Ce scénario est différent de celui dont j’ai parlé dans des articles précédents à propos des cryptomonnaies comme substitut potentiel de la monnaie fiduciaire. Cela ne nécessite pas la collusion des autorités.

La valeur sociale ici réside dans la liberté de réaliser des transactions sans contrôle de l’État. Ces deux valeurs ont en commun l’élimination des intermédiaires en quête de rente.

Pour la DeFi, l’argument de l’intermédiaire est celui qui compte le plus. Mais j’ai du mal à imaginer un monde de finance décentralisée qui fonctionne en dehors des systèmes juridiques à grande échelle.

Dans un système de monnaie fiduciaire, on distingue la monnaie interne et la monnaie externe. La monnaie interne est la monnaie créée par les banques, par exemple par le biais de prêts.

L'argent extérieur existe en dehors du système financier, comme l'or.
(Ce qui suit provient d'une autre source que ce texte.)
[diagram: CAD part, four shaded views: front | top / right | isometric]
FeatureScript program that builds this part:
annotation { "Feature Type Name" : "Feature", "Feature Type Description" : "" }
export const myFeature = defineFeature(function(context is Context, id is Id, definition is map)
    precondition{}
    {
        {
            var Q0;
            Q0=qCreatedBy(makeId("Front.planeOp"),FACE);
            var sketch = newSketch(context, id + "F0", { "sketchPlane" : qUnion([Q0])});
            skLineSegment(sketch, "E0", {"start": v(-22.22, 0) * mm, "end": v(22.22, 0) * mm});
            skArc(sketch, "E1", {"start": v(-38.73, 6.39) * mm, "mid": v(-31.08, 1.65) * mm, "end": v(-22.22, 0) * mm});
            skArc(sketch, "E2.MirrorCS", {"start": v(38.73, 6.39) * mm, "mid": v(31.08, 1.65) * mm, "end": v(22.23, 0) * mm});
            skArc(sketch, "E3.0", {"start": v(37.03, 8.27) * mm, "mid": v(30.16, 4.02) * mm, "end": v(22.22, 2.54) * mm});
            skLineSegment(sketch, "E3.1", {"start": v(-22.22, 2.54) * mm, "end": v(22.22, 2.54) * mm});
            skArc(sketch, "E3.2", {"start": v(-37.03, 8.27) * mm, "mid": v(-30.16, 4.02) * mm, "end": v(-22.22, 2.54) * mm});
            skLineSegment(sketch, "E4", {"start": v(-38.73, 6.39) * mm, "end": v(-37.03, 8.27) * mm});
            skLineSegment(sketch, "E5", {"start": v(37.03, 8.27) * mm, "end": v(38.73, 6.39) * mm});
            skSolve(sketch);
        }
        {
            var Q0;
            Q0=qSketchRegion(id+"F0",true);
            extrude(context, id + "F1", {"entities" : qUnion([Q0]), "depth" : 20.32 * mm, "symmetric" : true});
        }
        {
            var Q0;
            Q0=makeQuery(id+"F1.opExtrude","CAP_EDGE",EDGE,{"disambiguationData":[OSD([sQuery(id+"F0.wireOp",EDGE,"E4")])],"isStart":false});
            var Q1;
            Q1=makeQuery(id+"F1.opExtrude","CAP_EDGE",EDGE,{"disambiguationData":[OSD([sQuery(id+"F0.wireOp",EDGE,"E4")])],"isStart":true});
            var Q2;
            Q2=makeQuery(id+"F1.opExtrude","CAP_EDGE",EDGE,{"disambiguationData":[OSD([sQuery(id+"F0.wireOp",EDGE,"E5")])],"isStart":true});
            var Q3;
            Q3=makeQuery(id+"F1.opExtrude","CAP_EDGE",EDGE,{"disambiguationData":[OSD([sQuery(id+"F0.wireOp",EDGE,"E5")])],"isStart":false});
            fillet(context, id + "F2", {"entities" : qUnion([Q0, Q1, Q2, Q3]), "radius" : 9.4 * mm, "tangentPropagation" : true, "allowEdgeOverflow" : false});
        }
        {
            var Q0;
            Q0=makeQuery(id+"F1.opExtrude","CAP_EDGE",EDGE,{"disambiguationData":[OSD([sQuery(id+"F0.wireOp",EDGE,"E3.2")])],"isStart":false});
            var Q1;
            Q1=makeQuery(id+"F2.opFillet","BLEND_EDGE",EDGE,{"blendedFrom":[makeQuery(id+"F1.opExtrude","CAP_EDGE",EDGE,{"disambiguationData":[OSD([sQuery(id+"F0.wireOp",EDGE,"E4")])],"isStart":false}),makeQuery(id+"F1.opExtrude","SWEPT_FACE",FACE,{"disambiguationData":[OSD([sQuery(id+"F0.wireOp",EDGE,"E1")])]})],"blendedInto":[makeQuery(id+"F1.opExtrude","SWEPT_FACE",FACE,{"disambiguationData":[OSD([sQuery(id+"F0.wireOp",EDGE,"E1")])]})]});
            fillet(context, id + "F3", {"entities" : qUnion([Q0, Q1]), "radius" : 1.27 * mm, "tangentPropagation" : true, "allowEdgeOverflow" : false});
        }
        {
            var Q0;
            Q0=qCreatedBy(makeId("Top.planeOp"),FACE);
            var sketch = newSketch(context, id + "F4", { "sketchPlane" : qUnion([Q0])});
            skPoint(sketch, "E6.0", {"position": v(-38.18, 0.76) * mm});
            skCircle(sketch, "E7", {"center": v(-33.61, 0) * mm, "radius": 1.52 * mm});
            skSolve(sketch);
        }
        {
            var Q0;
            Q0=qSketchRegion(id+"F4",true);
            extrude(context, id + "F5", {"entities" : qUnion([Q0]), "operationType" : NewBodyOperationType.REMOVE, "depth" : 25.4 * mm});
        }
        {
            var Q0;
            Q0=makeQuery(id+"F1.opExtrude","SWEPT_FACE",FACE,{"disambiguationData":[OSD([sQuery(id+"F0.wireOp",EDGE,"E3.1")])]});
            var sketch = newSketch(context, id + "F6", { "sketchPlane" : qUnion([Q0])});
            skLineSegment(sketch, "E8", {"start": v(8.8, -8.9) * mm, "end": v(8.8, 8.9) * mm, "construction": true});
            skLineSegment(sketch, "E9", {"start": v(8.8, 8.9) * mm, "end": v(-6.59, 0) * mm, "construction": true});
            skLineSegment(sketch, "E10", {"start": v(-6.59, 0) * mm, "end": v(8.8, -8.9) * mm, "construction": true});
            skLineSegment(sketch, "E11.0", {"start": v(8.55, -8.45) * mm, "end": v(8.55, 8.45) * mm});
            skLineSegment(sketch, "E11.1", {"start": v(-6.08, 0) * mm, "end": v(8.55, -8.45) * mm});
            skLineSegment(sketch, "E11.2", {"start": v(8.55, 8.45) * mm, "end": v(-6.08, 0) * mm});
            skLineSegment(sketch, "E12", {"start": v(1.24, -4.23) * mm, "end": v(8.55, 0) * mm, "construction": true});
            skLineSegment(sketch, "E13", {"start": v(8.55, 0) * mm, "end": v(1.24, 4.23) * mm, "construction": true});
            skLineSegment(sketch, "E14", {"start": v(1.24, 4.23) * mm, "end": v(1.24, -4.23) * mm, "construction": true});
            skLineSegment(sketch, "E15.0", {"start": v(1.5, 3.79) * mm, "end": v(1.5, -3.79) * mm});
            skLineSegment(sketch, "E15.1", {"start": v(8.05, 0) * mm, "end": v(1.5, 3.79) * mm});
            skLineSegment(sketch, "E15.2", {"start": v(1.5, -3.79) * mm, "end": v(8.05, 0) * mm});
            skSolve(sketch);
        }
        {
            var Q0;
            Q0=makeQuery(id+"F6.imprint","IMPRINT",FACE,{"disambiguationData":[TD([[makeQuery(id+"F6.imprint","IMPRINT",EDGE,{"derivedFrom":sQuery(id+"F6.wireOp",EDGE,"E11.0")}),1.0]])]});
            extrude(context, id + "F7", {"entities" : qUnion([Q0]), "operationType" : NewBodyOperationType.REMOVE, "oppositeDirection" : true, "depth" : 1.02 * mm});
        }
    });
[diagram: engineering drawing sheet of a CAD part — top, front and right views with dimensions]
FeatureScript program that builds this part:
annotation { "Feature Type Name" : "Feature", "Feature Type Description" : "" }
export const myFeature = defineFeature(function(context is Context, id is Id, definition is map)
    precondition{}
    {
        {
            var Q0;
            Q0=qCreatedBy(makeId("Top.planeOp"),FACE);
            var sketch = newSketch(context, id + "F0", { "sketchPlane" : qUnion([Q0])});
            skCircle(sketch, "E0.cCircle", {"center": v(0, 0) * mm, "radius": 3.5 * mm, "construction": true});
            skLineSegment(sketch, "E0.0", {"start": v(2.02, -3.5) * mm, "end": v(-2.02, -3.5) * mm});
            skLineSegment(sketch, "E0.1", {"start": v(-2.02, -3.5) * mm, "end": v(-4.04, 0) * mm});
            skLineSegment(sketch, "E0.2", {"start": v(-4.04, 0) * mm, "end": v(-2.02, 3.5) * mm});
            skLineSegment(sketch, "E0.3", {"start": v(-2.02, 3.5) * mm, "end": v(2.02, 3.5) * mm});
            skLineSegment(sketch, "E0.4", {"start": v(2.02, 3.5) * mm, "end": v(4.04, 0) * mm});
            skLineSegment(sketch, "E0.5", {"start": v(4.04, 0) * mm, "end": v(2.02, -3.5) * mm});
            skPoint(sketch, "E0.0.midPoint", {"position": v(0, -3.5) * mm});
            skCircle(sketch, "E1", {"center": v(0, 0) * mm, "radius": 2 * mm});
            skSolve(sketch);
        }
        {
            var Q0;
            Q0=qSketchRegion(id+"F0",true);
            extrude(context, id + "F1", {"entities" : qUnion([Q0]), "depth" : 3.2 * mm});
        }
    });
La crypto-monnaie peut être classée comme une monnaie extérieure du point de vue du monde non-crypto.

Dans cette définition, la crypto-monnaie est une bulle qui éclate ou qui est alimentée par de la monnaie fiduciaire qui permet aux investisseurs en crypto-monnaie de liquider leurs positions.

Mais ne tombez pas dans le piège de l’innovation financière. Il existe de nombreux Boesky dans l’univers des crypto-monnaies.

Je pense qu'Amazon est la meilleure façon de penser DeFi. Amazon a brutalement éliminé l'intermédiaire.

Mais tout comme Amazon n’a pas réinventé le livre, la crypto ne réinventera pas la finance.